Saved data entries
--- START ---

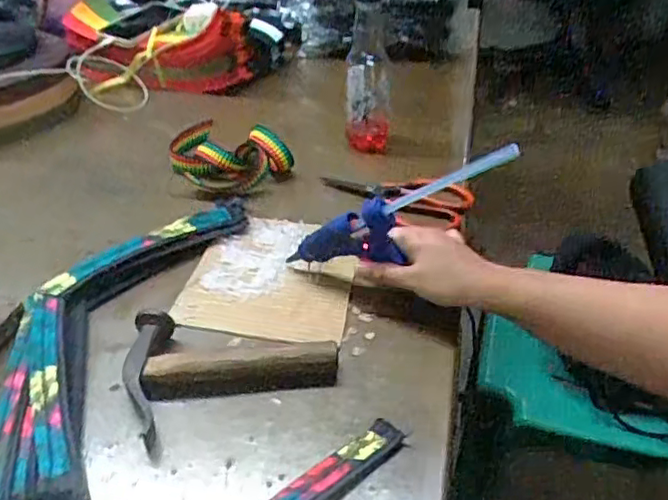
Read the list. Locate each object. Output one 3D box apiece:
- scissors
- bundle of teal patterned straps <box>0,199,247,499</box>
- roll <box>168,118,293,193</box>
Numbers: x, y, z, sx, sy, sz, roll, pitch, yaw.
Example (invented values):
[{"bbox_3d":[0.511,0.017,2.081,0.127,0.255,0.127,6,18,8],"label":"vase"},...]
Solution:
[{"bbox_3d":[0.073,-0.065,0.737,0.173,0.015,0.089,16,40,22],"label":"scissors"},{"bbox_3d":[-0.197,0.053,0.563,0.138,0.029,0.390,7,37,12],"label":"bundle of teal patterned straps"},{"bbox_3d":[-0.137,-0.114,0.768,0.155,0.048,0.108,22,43,29],"label":"roll"}]

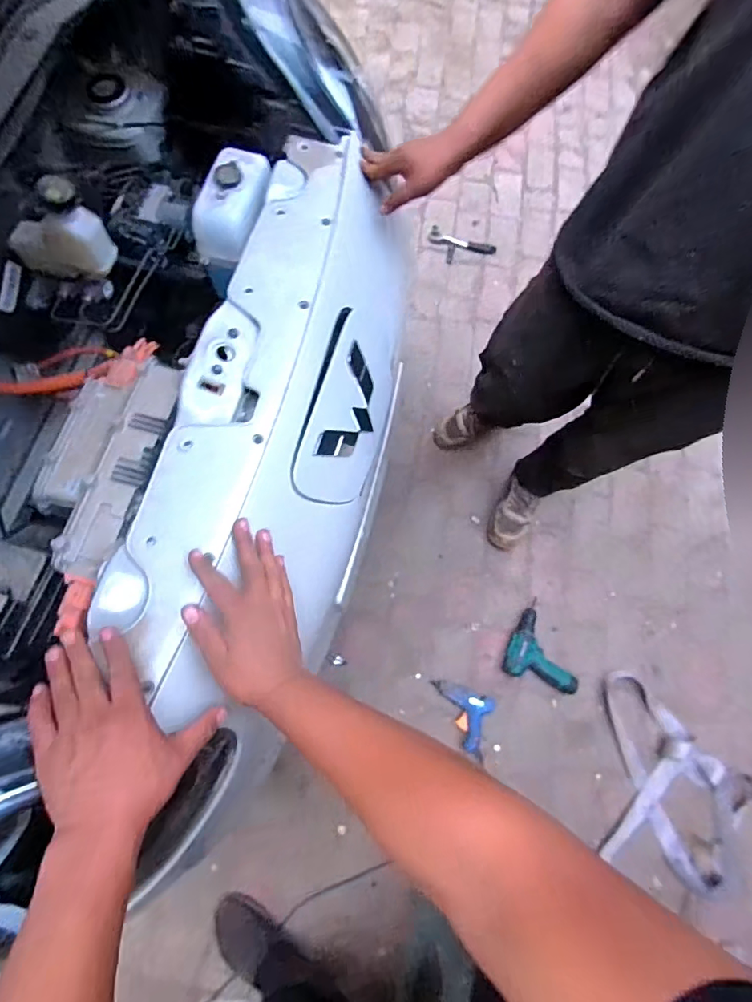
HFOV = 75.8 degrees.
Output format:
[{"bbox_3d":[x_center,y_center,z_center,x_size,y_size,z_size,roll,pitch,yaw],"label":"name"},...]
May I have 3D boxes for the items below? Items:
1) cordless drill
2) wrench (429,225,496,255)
[{"bbox_3d":[0.420,0.415,1.283,0.166,0.053,0.237,-24,76,-11],"label":"cordless drill"},{"bbox_3d":[0.297,-0.893,1.658,0.232,0.031,0.070,25,76,5],"label":"wrench"}]

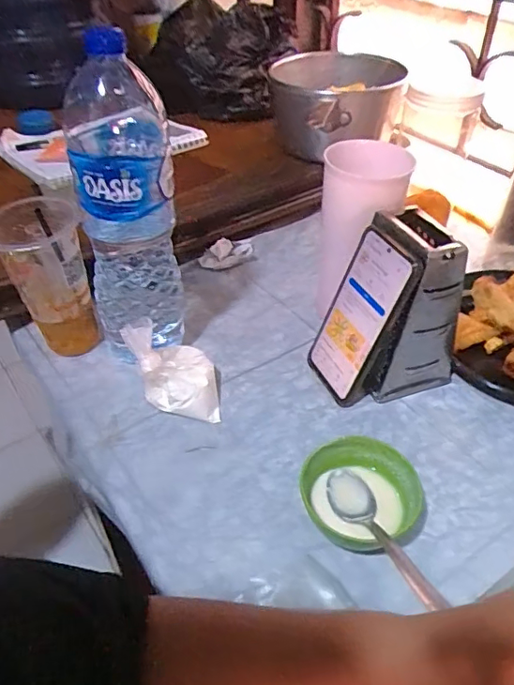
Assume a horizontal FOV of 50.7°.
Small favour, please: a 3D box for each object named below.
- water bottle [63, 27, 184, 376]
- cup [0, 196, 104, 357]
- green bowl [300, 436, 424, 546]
[{"bbox_3d":[-0.122,-0.113,0.515,0.089,0.287,0.094,-7,42,-7],"label":"water bottle"},{"bbox_3d":[-0.217,-0.060,0.562,0.083,0.156,0.090,-12,43,-13],"label":"cup"},{"bbox_3d":[0.081,0.126,0.443,0.087,0.049,0.088,0,42,0],"label":"green bowl"}]

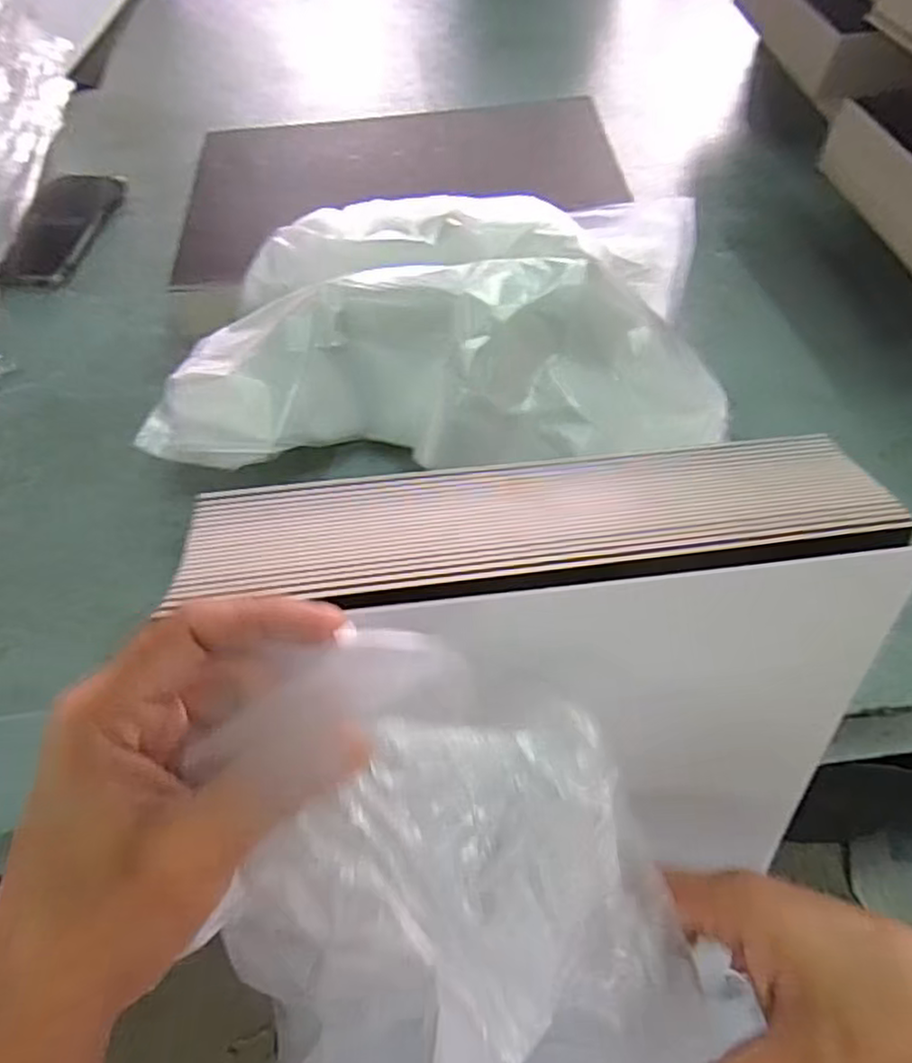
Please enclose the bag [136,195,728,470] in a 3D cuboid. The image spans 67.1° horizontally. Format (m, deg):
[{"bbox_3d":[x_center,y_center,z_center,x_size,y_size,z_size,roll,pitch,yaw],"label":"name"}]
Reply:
[{"bbox_3d":[-0.013,-0.129,0.477,0.389,0.126,0.174,-8,54,-5],"label":"bag"}]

--- END ---

**YOUR ASSIGNMENT:**
Exactly the lines from the one holding "May I have 3D" through the last line of the entries must be set down, with nothing added and no pictures.

**RESPONSE BELOW:**
May I have 3D boxes for the items below? Items:
1) cordless drill
2) wrench (429,225,496,255)
[{"bbox_3d":[0.420,0.415,1.283,0.166,0.053,0.237,-24,76,-11],"label":"cordless drill"},{"bbox_3d":[0.297,-0.893,1.658,0.232,0.031,0.070,25,76,5],"label":"wrench"}]

Assume a horizontal FOV of 50.7°.
Small favour, please: a 3D box for each object named below.
- water bottle [63, 27, 184, 376]
- cup [0, 196, 104, 357]
- green bowl [300, 436, 424, 546]
[{"bbox_3d":[-0.122,-0.113,0.515,0.089,0.287,0.094,-7,42,-7],"label":"water bottle"},{"bbox_3d":[-0.217,-0.060,0.562,0.083,0.156,0.090,-12,43,-13],"label":"cup"},{"bbox_3d":[0.081,0.126,0.443,0.087,0.049,0.088,0,42,0],"label":"green bowl"}]

Please enclose the bag [136,195,728,470] in a 3D cuboid. The image spans 67.1° horizontally. Format (m, deg):
[{"bbox_3d":[x_center,y_center,z_center,x_size,y_size,z_size,roll,pitch,yaw],"label":"name"}]
Reply:
[{"bbox_3d":[-0.013,-0.129,0.477,0.389,0.126,0.174,-8,54,-5],"label":"bag"}]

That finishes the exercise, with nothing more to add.